◆ **YOUR ASSIGNMENT**: Where the line containing "- pink plastic crate [232,150,358,364]" appears, begin retyping; continue exactly through the final line of the data. Omit every picture.

*** Opening RECORDS ***

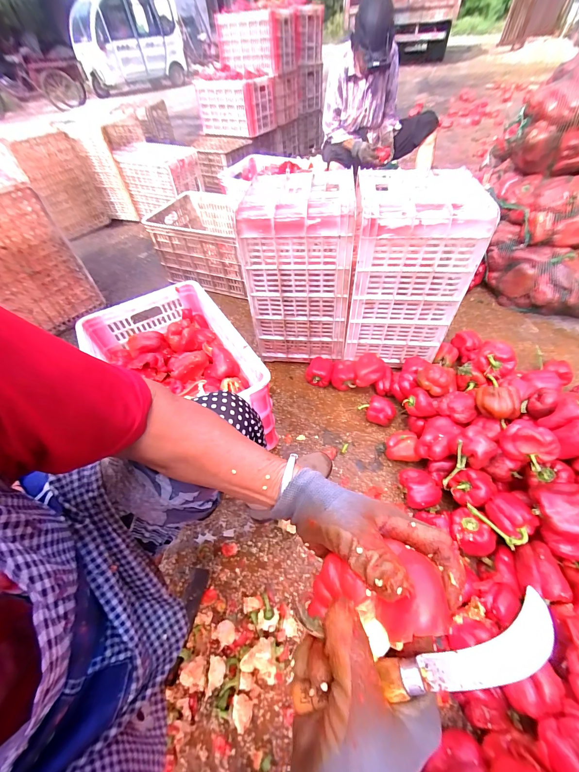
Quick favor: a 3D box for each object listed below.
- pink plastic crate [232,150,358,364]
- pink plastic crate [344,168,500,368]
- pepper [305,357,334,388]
[{"bbox_3d":[0.021,-0.342,0.915,0.286,0.456,0.295,-3,51,2],"label":"pink plastic crate"},{"bbox_3d":[0.336,-0.344,0.878,0.290,0.437,0.317,6,51,9],"label":"pink plastic crate"},{"bbox_3d":[0.101,-0.047,0.986,0.085,0.071,0.100,6,51,9],"label":"pepper"}]

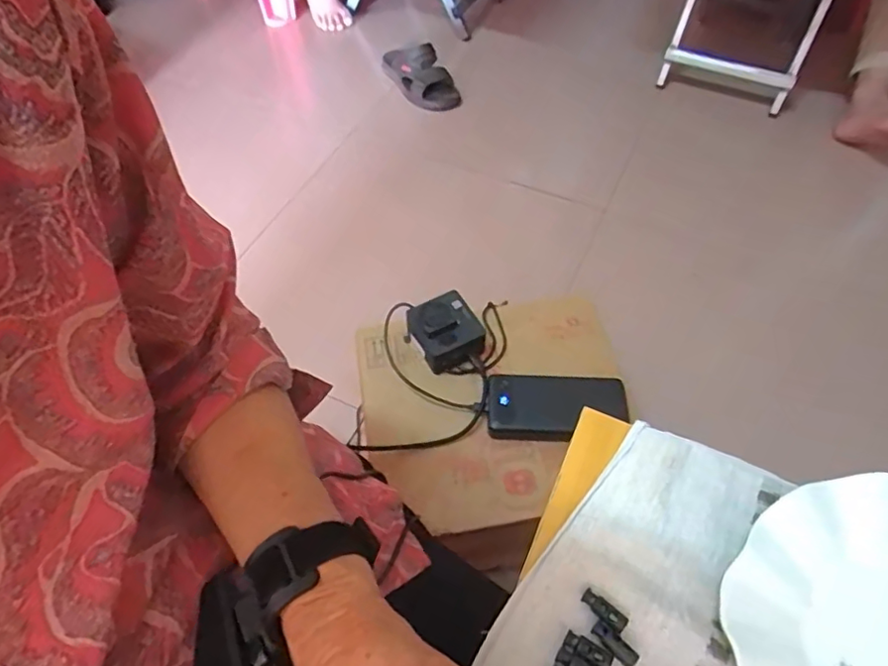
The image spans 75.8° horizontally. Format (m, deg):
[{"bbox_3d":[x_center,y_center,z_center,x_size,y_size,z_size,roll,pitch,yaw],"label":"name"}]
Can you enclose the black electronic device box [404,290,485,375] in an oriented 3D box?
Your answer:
[{"bbox_3d":[0.001,0.000,0.699,0.077,0.052,0.081,-24,59,-14],"label":"black electronic device box"}]

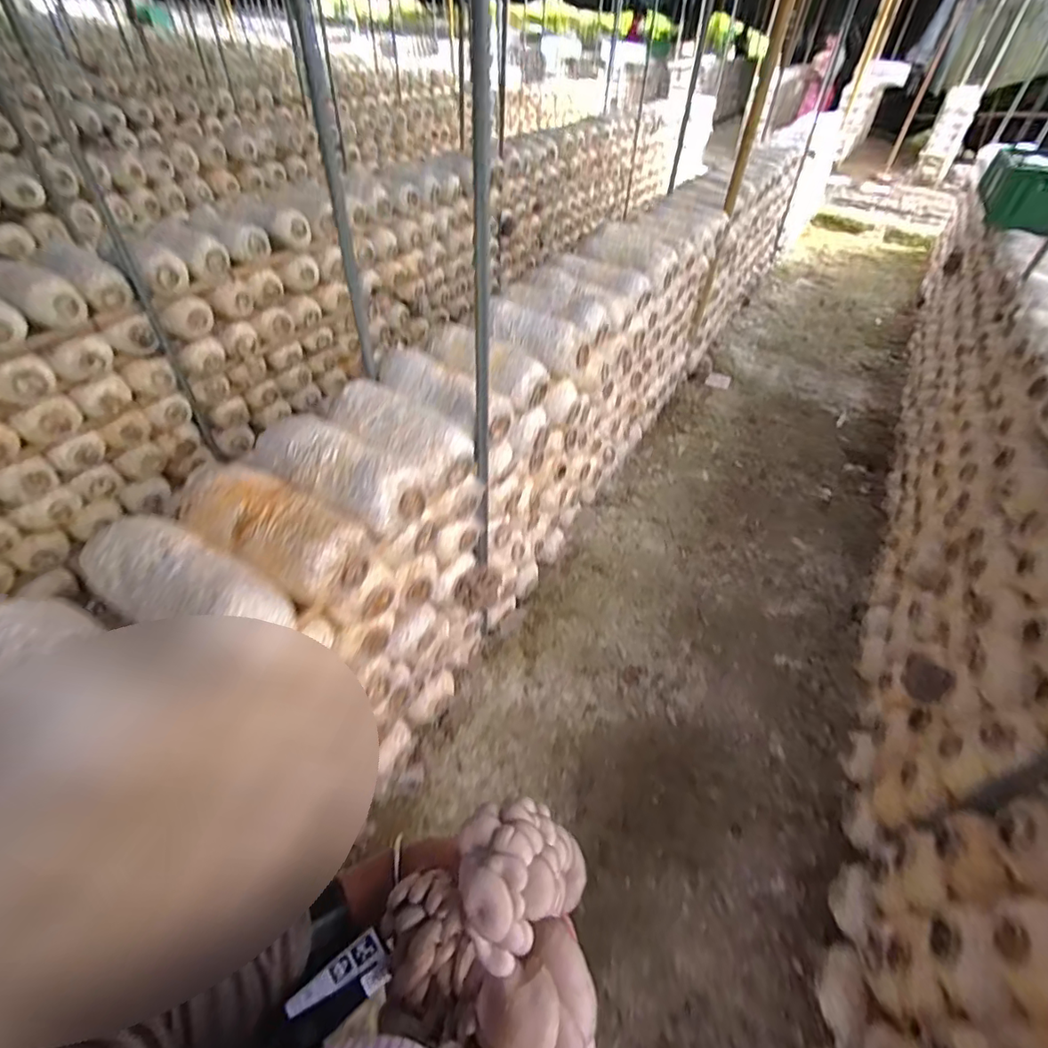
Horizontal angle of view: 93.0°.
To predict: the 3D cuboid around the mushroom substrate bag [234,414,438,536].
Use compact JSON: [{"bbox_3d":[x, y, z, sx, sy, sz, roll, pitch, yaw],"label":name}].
[{"bbox_3d":[-0.316,-0.086,0.896,0.297,0.121,0.159,21,48,16],"label":"mushroom substrate bag"}]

*** Closing RECORDS ***

◆ **ANSWER TO THIS EXERCISE**:
- pink plastic crate [232,150,358,364]
- pink plastic crate [344,168,500,368]
- pepper [305,357,334,388]
[{"bbox_3d":[0.021,-0.342,0.915,0.286,0.456,0.295,-3,51,2],"label":"pink plastic crate"},{"bbox_3d":[0.336,-0.344,0.878,0.290,0.437,0.317,6,51,9],"label":"pink plastic crate"},{"bbox_3d":[0.101,-0.047,0.986,0.085,0.071,0.100,6,51,9],"label":"pepper"}]

The image spans 75.8° horizontally. Format (m, deg):
[{"bbox_3d":[x_center,y_center,z_center,x_size,y_size,z_size,roll,pitch,yaw],"label":"name"}]
Can you enclose the black electronic device box [404,290,485,375] in an oriented 3D box?
Your answer:
[{"bbox_3d":[0.001,0.000,0.699,0.077,0.052,0.081,-24,59,-14],"label":"black electronic device box"}]

Horizontal angle of view: 93.0°.
To predict: the 3D cuboid around the mushroom substrate bag [234,414,438,536].
Use compact JSON: [{"bbox_3d":[x, y, z, sx, sy, sz, roll, pitch, yaw],"label":name}].
[{"bbox_3d":[-0.316,-0.086,0.896,0.297,0.121,0.159,21,48,16],"label":"mushroom substrate bag"}]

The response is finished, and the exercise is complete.